During the ceremony, Lion met with his predecessor, the outgoing Mayor of Jerusalem Nir Barkat.
“My journey here is generations-long,” said Lion during his inauguration speech.
“It really begins 83 years ago in 1935, when my grandfather, Moshe, disembarked at Jaffa Port from a ship which had brought him there from Thessaloniki. He had in his arms a one-and-a-half-year-old son, my father, Shalom Lion. The first thing he did was make his way quickly to Jerusalem.
“Events during my grandfather’s life later brought him – and us – for parts of his life to Tel Aviv and Givatayim. But the journey to Jerusalem never ceased, and was always a part of our home in prayer, in song, in our hearts, and in every moment of joy and sorrow.
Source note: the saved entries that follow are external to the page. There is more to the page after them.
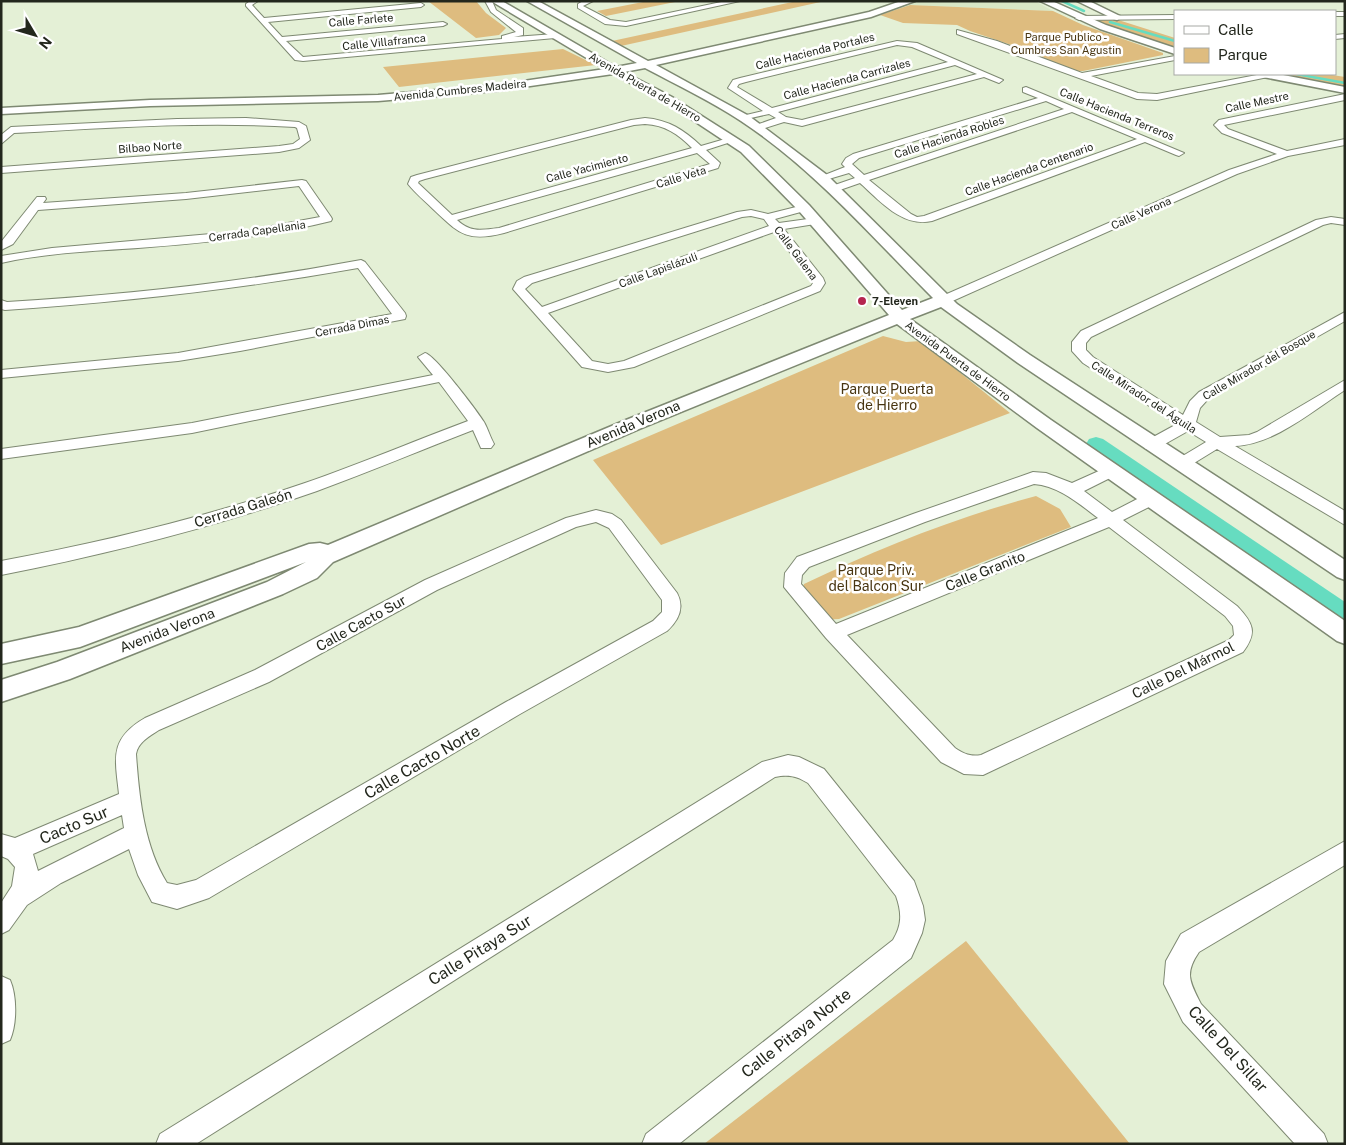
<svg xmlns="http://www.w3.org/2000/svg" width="1346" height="1145" font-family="'Public Sans',sans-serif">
<rect width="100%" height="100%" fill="#e4f0d6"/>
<path fill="#d8e7c6" d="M 917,1 L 1035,1 L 1053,11 L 910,5 Z"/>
<path fill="#debc7f" d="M 428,1 L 476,1 L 486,13 L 506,28 L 499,35 L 476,38 Z
M 648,1 L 680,1 L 606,16 L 597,11 Z
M 797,1 L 825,1 L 621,46 L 612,41 Z
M 910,5 L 1053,11 L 1083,25 L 1163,53 L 1163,55 L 1083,71 L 1074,71 L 1023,49 L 970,31 L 957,25 L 903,23 L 880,15 Z
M 1096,18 L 1112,18 L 1175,38 L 1175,49 L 1120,32 L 1094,20 Z
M 563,49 L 596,65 L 399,87 L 383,67 Z
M 1273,74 L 1326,74 L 1345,77 L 1345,88 Z
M 883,336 L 906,342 L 921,341 L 1010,413 L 661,545 L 593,460 Z
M 1036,496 L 1060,509 L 1071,527 L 839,619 L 823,620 L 801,597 L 804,584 C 878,549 956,517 1036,496 Z
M 966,941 L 1130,1144 L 704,1144 Z"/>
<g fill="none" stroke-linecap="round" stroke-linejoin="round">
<path stroke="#66dcc0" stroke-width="2.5" d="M 1062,1 L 1084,11
M 1110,22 L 1175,41
M 1296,74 L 1345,83"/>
<path fill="#66dcc0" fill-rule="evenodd" d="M 1096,437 L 1103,439 L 1345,602 L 1345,624 L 1337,622 L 1089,449 L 1086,444 L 1089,439 Z"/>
<defs>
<path id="minor" d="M 250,1 L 258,1 L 252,5 L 264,18 L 421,3 L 424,5 L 421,7 L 268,22 L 282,37 L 443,22 L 447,24 L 443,26 L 286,41 L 303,57 L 502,39 L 502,36 L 516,32 L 491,12 L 485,1 L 492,1 L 496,10 L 523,28 L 523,35 L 514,37 L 555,34 L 559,36 L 555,38 L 303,61 L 295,60 L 246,6 L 246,4 Z
M 583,1 L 593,1 L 583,6 L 610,20 L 626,22 L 726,1 L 740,1 L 626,26 L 605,24 L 578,8 L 578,4 Z
M 1335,12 L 1345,12 L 1345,16 L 1335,16 Z
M 1175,15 L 1175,19 L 1079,20 L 1075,18 L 1079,16 Z
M 957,30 L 997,41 L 1082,73 L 1175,56 L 1175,60 L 1091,76 L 1138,93 L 1157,94 L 1262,74 L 1272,75 L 1268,77 L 1157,100 L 1137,99 L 957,34 Z
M 1345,34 L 1345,38 L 1335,39 L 1335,35 Z
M 897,41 L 917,43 L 1003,80 L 999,83 L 984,77 L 802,126 L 784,122 L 759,130 L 756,129 L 756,125 L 776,118 L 769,114 L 742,120 L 742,116 L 763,111 L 728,88 L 733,80 L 740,78 ZM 897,45 L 912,47 L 948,62 L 772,108 L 737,87 L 739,84 L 746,82 ZM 955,65 L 977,74 L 802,120 L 786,117 L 778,112 Z
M 1026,87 L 1184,153 L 1179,156 L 1176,155 L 1145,142 L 932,221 C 903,228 880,201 860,183 L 837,191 L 829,191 L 828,189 L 829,187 L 855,178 L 849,173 L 822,181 L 817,178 L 845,167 L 842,164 L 846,158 L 853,154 L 1038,98 L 1023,92 L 1023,88 ZM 1046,101 L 1064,109 L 864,175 L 852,164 L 859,158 ZM 1072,112 L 1137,139 L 924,216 L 917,217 L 911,214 L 869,180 Z
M 1345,94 L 1345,100 L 1224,125 L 1228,129 L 1287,151 L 1345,139 L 1345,145 L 1288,156 L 1237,174 L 948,303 L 940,303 L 938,300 L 940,297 L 1229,170 L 1277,154 L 1222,133 L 1214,125 L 1219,120 Z
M 246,118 L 299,122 L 306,126 L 310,140 L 299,148 L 279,152 L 1,173 L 1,167 L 279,146 L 293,144 L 300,139 L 297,128 L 295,127 C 201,121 107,128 14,133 L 1,144 L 1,135 L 11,127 L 177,119 Z
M 645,118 C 669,120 684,130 701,146 L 732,137 L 737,140 L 706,150 L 720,163 L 718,168 L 504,233 C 465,243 458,232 433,209 C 425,201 415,193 408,184 L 411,177 L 417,175 L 631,120 ZM 645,124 C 665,125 678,134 692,148 L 452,215 L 418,183 L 419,181 L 425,179 L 634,125 ZM 697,153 L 710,164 L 499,228 C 481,230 471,233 457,220 Z
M 302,180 L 306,181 L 331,217 L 332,219 L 331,221 C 267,237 203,243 138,248 C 92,251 46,253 1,263 L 1,256 L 52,248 L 245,231 L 320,217 L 299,186 L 186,199 L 38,210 L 13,244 L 1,250 L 1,242 L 37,197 L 45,197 L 46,199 L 43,203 L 186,193 Z
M 804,205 L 809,208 L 808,210 L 775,219 L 779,223 L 815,218 L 820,221 L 815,224 L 784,229 L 823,278 L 825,283 L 820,291 L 634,367 L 608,372 L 582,367 L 513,289 L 517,281 L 524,277 L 737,212 L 751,210 L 768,214 ZM 751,216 L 764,219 L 769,226 L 542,307 L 525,289 L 532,283 L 742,217 ZM 774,232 L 811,279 L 813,283 L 811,286 L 624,361 L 608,364 L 592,361 L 548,313 Z
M 1331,217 L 1345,219 L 1345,225 L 1331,223 L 1323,225 L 1091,337 L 1086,343 L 1086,350 L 1093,357 L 1183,415 L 1190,401 L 1199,392 L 1345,312 L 1345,321 L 1209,398 L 1200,408 L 1196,422 L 1220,437 L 1249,435 L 1257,432 L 1345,380 L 1345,390 C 1312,411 1275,444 1235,446 L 1345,511 L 1345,525 L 1217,449 L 1186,468 L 1181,469 L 1176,468 L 1173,464 L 1176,460 L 1206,442 L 1188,431 L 1156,449 L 1146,449 L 1143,445 L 1146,441 L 1177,424 L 1083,363 L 1072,351 L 1072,342 L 1081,331 L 1316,220 Z
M 361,260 L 365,262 L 405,313 L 406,316 L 405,319 L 240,351 L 178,361 L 1,378 L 1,370 L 178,353 L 392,314 L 358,268 C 241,289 124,302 5,310 L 1,309 L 1,300 L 7,302 C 126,295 244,282 361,260 Z
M 425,353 C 435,355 477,411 484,422 C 488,429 490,437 494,444 L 491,448 L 481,448 L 473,430 C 421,450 369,472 317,491 C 214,527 108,554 1,575 L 1,561 C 104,542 206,517 305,483 C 360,464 414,441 468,421 L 439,382 L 192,433 L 1,459 L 1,449 L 192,423 L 433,375 L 418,357 Z
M 1110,466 L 1116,467 L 1118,471 L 1116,475 L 1084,491 L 1112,512 L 1145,495 L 1151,493 L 1157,495 L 1159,499 L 1157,503 L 1123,520 L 1237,606 C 1253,623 1258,632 1243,652 L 983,775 L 964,774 L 941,762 L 826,638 L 784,587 L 785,573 L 797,557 L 913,514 L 1033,472 L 1046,473 L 1072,483 ZM 1034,484 C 1059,486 1078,503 1098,518 L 836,624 L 801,584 L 802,575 L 809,567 L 925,522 ZM 1109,527 L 1225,616 L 1233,626 L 1234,635 L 1229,640 L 981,755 C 971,757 964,754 955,748 L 847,635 Z
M 596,510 L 612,514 L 621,520 L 677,593 C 685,608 678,621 667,631 L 520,714 L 209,898 L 177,909 L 152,902 L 138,875 L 129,849 L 61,883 L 27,905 L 9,930 L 1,934 L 1,903 L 12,886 L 15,867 L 8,859 L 1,856 L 1,834 L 15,838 L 119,794 C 115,758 109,739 145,718 L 255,670 L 425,580 L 566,518 ZM 596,522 L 609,528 L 662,600 L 662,612 L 653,621 L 506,702 L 196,880 L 177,885 L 167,883 C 144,846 139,797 136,754 C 138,742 150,736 159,730 L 269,682 L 437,590 L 576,527 ZM 122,815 L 124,828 L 38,871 L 33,854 Z
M 788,755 L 799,757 L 824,769 L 914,881 L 923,906 L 925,920 L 922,933 L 911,958 L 679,1144 L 642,1144 L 646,1134 L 893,940 C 902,925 902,913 896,896 L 808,783 C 797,776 788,774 775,777 L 196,1144 L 156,1144 L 160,1134 L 762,762 Z
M 1345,841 L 1345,865 L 1199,952 C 1184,974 1190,982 1201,1004 L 1324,1134 L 1328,1144 L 1295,1144 L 1183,1022 L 1164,984 L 1166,961 L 1181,934 Z
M 1,976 L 10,980 C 17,996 17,1024 10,1040 L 1,1044 Z"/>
<path id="tertiary" d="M 491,1 L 502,1 L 616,67 L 637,63 L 527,1 L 538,1 L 648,61 L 869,12 L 901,1 L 915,1 L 871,17 L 656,65 L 749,116 L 827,175 L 957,304 L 1030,355 L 1345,560 L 1345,580 L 1337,577 L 1018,363 L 941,307 L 910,319 L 1051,420 L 1345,621 L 1345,644 L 1337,641 L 1037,428 L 897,324 L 639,429 L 333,562 L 317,578 L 283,594 L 70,679 L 1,702 L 1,680 L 57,662 L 267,582 L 306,562 L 80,647 L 1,664 L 1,644 L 79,627 L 309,544 L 320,543 L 328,545 L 626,420 L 889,315 L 799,211 L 741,152 L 664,101 L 613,74 L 496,91 L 378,101 L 150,106 L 1,114 L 1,108 L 150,100 L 378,95 L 496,85 L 605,69 ZM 645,68 C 677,85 711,101 741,121 C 814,169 872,237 933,298 L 902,310 L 809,205 L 749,146 L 672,97 L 624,72 Z
M 1040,1 L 1052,1 L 1106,25 L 1175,48 L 1175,54 L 1100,29 Z
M 1077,1 L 1089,1 L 1122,17 L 1117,20 L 1114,19 Z
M 1258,74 L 1278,74 L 1345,87 L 1345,93 L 1263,77 Z"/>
</defs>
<use href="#minor" stroke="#7e8972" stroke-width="2"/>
<use href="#tertiary" stroke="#7e8972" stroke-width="3"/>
<use href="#minor" fill="#fff" fill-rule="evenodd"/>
<use href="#tertiary" fill="#fff" fill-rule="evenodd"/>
</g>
<circle fill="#b5254f" stroke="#fff" stroke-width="2" cx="862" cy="301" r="5"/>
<g text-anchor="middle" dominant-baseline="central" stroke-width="5" stroke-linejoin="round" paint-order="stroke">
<g font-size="11" fill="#23271d" stroke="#fff">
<text transform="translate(361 20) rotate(-5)">Calle Farlete</text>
<text transform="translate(384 42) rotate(-6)">Calle Villafranca</text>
<text transform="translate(815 51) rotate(-14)">Calle Hacienda Portales</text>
<text transform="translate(847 79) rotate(-15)">Calle Hacienda Carrizales</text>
<text transform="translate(645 87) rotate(30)">Avenida Puerta de Hierro</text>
<text transform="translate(460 90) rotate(-6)">Avenida Cumbres Madeira</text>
<text transform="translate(1257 102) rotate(-12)">Calle Mestre</text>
<text transform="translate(1117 114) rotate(22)">Calle Hacienda Terreros</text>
<text transform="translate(949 137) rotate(-18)">Calle Hacienda Robles</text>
<text transform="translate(150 147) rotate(-4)">Bilbao Norte</text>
<text transform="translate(587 168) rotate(-15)">Calle Yacimiento</text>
<text transform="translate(1029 169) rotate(-20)">Calle Hacienda Centenario</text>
<text transform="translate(681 177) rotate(-17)">Calle Veta</text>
<text transform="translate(1141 213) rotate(-24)">Calle Verona</text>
<text transform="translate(257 231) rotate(-8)">Cerrada Capellania</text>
<text transform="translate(796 253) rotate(53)">Calle Galena</text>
<text transform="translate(658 270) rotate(-20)">Calle Lapislázuli</text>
<text transform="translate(352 326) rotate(-11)">Cerrada Dimas</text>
<text transform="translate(958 361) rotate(36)">Avenida Puerta de Hierro</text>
<text transform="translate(1259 365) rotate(-30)">Calle Mirador del Bosque</text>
<text transform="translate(1144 397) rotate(33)">Calle Mirador del Águila</text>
</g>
<g font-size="11" fill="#483511" stroke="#fff">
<text x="1066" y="37">Parque Publico -<tspan x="1066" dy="13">Cumbres San Agustin</tspan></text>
</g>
<g font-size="11" font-weight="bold" fill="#23271d" stroke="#fff" text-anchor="start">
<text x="872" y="301">7-Eleven</text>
</g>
<g font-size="14" fill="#483511" stroke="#fff">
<text x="887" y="389">Parque Puerta<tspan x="887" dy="16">de Hierro</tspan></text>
<text x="876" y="570">Parque Priv.<tspan x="876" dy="16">del Balcon Sur</tspan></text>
</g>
<g font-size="14" fill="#23271d" stroke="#fff">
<text transform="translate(633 424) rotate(-23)">Avenida Verona</text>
<text transform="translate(243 508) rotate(-17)">Cerrada Galeón</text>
<text transform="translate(985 571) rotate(-22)">Calle Granito</text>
<text transform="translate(361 623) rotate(-29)">Calle Cacto Sur</text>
<text transform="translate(167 630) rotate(-21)">Avenida Verona</text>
<text transform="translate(1183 670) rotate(-26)">Calle Del Mármol</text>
</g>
<g font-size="16" fill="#23271d" stroke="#fff">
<text transform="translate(422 762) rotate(-30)">Calle Cacto Norte</text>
<text transform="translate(74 825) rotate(-23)">Cacto Sur</text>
<text transform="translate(480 950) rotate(-32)">Calle Pitaya Sur</text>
<text transform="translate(796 1033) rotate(-38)">Calle Pitaya Norte</text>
<text transform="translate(1228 1049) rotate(48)">Calle Del Sillar</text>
</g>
</g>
<rect width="1346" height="1145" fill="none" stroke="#23271d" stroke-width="5"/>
<rect x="1174" y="10" width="162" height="65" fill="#ffffff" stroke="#a7a9a5"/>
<rect x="1184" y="26" width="25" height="8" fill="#ffffff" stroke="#a7a9a5"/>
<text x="1218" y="35" font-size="15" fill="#23271d">Calle</text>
<rect x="1184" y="48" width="25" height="15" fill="#debc7f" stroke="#a7a9a5"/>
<text x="1218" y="60" font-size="15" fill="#23271d">Parque</text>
<g transform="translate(35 35) rotate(128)" stroke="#ffffff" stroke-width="4" paint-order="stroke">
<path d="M0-4L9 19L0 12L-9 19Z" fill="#23271d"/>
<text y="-8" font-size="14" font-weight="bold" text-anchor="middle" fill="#23271d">N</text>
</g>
</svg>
“Dear father, look – the journey is over. Our feet are standing in the gate of Jerusalem.”
Lion, 57, became the 10th mayor of Israel’s capital since the establishment of the state in 1948, and the city’s first mayor of Sephardic descent, along with the capital’s first mayor from the National-Religious sector.
A former accountant who later joined the Likud party, Lion ran for mayor at the helm of the ‘Yerushalayim Shelanu’ (Our Jerusalem) list, narrowly defeating Hitorerut Yerushalayim (Wakeup, Jerusalem!) party chief Ofer Berkovitch in a run-off vote last month.
Lion won the second round of voting by a three-point margin, 51.5% to 48.5%. Lion won 33% of the vote in the first round in October, giving him a four-point margin over Berkovitch’s 29%. As neither candidate received the required 40% minimum to avoid a run-off, the two faced off in a second round of voting in November.
Former Mayor Nir Barkat defeated Lion in 2013, winning a second five-year term in city hall.